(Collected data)
====
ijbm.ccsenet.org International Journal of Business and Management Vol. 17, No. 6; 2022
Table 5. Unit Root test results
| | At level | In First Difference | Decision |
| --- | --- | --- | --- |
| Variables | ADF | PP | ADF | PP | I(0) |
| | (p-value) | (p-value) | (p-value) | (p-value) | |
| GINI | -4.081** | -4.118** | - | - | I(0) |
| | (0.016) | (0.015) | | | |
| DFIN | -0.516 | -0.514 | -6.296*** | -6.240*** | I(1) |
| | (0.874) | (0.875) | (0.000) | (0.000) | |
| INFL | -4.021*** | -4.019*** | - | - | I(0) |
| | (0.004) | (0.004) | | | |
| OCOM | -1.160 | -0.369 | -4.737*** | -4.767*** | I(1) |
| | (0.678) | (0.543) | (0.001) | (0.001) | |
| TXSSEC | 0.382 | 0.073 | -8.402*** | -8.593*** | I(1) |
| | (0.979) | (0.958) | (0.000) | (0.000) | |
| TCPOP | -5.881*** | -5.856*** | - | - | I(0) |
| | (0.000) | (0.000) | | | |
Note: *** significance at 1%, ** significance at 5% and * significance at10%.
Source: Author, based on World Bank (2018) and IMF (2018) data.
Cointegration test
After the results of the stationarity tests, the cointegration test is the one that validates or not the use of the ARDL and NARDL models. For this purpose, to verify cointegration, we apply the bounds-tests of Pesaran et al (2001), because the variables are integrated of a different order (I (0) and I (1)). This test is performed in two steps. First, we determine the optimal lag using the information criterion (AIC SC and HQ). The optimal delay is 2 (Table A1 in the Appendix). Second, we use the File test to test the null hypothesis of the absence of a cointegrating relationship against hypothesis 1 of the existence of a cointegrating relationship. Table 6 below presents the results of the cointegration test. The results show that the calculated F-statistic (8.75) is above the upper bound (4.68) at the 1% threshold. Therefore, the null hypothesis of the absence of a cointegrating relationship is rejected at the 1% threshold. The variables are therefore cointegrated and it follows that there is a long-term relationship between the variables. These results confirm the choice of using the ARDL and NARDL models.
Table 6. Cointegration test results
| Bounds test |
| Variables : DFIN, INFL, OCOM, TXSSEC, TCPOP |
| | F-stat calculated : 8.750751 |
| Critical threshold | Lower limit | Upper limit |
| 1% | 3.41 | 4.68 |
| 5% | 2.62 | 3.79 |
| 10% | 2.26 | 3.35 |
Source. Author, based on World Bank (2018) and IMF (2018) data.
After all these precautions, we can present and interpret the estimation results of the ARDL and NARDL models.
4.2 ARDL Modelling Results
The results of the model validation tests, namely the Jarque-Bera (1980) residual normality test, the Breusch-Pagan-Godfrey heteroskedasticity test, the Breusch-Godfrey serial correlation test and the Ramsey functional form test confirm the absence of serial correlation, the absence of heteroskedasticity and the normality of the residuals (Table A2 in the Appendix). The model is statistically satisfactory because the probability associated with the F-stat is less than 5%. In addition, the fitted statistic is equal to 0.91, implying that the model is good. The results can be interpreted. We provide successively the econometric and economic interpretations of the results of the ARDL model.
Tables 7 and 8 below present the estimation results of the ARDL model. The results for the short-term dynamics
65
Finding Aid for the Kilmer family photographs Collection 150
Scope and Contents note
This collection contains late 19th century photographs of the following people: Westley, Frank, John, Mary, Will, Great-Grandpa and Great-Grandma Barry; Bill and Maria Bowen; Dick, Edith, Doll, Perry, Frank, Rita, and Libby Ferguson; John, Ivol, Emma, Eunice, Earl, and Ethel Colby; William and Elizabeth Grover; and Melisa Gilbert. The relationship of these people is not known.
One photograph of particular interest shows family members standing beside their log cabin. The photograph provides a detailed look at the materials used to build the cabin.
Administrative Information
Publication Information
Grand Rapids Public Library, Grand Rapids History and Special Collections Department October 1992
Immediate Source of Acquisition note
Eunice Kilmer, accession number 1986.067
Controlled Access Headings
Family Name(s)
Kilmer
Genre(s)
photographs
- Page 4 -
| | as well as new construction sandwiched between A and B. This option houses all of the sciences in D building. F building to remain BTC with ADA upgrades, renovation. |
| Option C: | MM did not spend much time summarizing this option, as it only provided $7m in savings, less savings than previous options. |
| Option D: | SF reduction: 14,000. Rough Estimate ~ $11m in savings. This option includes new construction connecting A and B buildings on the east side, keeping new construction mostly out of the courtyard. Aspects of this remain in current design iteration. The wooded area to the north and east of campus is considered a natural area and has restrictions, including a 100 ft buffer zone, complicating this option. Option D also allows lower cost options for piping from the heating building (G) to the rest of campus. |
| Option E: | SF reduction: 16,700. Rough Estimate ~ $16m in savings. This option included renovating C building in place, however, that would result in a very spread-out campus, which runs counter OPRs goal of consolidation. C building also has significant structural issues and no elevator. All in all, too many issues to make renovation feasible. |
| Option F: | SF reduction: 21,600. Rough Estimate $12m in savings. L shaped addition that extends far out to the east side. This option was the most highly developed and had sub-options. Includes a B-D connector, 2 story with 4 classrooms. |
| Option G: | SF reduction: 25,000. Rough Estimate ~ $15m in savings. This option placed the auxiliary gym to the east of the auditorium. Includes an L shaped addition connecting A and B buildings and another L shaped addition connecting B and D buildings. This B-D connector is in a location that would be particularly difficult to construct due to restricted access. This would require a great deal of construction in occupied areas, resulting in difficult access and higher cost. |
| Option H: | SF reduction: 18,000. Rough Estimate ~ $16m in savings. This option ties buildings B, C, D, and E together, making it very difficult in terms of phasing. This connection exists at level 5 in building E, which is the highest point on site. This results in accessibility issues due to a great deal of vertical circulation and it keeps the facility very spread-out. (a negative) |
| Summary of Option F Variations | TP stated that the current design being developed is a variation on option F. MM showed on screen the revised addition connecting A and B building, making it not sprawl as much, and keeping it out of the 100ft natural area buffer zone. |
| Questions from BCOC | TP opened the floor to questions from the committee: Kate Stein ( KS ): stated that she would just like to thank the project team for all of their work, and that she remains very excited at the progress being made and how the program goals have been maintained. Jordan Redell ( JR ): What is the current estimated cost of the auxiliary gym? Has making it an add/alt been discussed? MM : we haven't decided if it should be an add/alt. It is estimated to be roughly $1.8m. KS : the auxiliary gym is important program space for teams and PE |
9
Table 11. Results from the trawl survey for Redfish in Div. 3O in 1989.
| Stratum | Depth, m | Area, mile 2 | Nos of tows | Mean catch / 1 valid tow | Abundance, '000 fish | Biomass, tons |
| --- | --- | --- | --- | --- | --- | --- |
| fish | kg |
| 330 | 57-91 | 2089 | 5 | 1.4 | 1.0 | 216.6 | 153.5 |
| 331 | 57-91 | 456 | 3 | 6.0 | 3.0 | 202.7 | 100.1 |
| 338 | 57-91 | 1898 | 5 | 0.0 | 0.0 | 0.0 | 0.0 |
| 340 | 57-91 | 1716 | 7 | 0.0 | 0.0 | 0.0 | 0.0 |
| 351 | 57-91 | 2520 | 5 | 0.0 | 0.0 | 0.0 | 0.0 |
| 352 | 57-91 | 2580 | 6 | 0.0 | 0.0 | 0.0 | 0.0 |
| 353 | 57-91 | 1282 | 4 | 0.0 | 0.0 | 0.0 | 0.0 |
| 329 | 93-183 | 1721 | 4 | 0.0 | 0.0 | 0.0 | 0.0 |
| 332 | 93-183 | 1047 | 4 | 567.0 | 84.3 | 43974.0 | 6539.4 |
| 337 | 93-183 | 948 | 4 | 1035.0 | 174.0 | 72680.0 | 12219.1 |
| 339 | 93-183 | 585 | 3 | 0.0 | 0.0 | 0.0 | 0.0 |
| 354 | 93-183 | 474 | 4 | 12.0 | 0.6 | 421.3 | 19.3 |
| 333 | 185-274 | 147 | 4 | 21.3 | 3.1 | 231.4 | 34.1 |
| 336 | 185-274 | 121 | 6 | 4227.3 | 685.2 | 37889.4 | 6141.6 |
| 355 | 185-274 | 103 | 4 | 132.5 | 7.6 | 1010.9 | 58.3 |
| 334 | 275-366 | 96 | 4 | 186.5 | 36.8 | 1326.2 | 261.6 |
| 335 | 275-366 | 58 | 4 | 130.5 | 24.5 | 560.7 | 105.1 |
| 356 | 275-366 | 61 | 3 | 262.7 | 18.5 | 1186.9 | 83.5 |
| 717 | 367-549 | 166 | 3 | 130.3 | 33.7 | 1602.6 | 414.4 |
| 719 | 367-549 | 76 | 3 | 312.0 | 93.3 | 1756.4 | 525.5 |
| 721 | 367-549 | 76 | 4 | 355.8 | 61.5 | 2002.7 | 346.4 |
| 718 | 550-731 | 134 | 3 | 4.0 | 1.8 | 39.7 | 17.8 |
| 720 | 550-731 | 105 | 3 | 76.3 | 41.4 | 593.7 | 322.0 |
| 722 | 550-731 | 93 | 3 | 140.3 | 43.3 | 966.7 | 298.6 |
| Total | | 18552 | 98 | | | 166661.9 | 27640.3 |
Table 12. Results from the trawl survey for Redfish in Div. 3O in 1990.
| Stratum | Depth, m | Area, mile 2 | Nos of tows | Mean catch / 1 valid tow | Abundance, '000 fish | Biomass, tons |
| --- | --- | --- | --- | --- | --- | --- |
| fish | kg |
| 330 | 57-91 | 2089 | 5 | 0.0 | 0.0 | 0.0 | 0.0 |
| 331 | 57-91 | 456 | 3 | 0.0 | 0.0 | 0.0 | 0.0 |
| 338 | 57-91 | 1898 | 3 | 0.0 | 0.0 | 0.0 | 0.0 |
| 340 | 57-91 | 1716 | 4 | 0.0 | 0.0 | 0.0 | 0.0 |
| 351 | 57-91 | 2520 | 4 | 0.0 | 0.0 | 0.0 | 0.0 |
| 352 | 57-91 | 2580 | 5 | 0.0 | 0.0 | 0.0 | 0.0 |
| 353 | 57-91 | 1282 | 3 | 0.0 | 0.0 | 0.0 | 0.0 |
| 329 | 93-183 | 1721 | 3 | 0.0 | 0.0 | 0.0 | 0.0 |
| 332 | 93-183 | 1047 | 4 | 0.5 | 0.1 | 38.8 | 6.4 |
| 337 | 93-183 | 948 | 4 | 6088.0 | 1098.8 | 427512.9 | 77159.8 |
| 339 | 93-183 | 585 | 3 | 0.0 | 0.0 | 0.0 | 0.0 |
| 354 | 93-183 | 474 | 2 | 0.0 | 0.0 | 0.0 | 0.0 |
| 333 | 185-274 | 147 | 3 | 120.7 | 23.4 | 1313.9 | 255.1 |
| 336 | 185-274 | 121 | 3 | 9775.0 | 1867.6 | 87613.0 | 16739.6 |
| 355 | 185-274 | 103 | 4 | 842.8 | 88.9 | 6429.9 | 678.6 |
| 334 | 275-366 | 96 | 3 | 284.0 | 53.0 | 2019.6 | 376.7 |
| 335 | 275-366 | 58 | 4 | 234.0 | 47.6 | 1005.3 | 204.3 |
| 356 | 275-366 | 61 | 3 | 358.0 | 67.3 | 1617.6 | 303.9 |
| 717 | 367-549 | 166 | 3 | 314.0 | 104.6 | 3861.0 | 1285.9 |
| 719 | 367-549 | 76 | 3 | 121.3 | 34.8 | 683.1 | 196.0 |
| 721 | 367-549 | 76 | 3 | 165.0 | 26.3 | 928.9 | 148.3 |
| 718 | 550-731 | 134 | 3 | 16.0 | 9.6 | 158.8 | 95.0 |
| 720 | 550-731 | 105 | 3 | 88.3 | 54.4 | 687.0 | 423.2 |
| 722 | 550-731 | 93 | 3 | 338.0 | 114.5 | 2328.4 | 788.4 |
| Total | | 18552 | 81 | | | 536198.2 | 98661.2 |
====
(What this task involves)
For this task, write out exactly the lines of the entries above, starting at the line with "231.4 | 34.1 |" and ending at the line with "Table 12. Results", both included, and no others.

(Solution to this exercise)
| 333 | 185-274 | 147 | 4 | 21.3 | 3.1 | 231.4 | 34.1 |
| 336 | 185-274 | 121 | 6 | 4227.3 | 685.2 | 37889.4 | 6141.6 |
| 355 | 185-274 | 103 | 4 | 132.5 | 7.6 | 1010.9 | 58.3 |
| 334 | 275-366 | 96 | 4 | 186.5 | 36.8 | 1326.2 | 261.6 |
| 335 | 275-366 | 58 | 4 | 130.5 | 24.5 | 560.7 | 105.1 |
| 356 | 275-366 | 61 | 3 | 262.7 | 18.5 | 1186.9 | 83.5 |
| 717 | 367-549 | 166 | 3 | 130.3 | 33.7 | 1602.6 | 414.4 |
| 719 | 367-549 | 76 | 3 | 312.0 | 93.3 | 1756.4 | 525.5 |
| 721 | 367-549 | 76 | 4 | 355.8 | 61.5 | 2002.7 | 346.4 |
| 718 | 550-731 | 134 | 3 | 4.0 | 1.8 | 39.7 | 17.8 |
| 720 | 550-731 | 105 | 3 | 76.3 | 41.4 | 593.7 | 322.0 |
| 722 | 550-731 | 93 | 3 | 140.3 | 43.3 | 966.7 | 298.6 |
| Total | | 18552 | 98 | | | 166661.9 | 27640.3 |
Table 12. Results from the trawl survey for Redfish in Div. 3O in 1990.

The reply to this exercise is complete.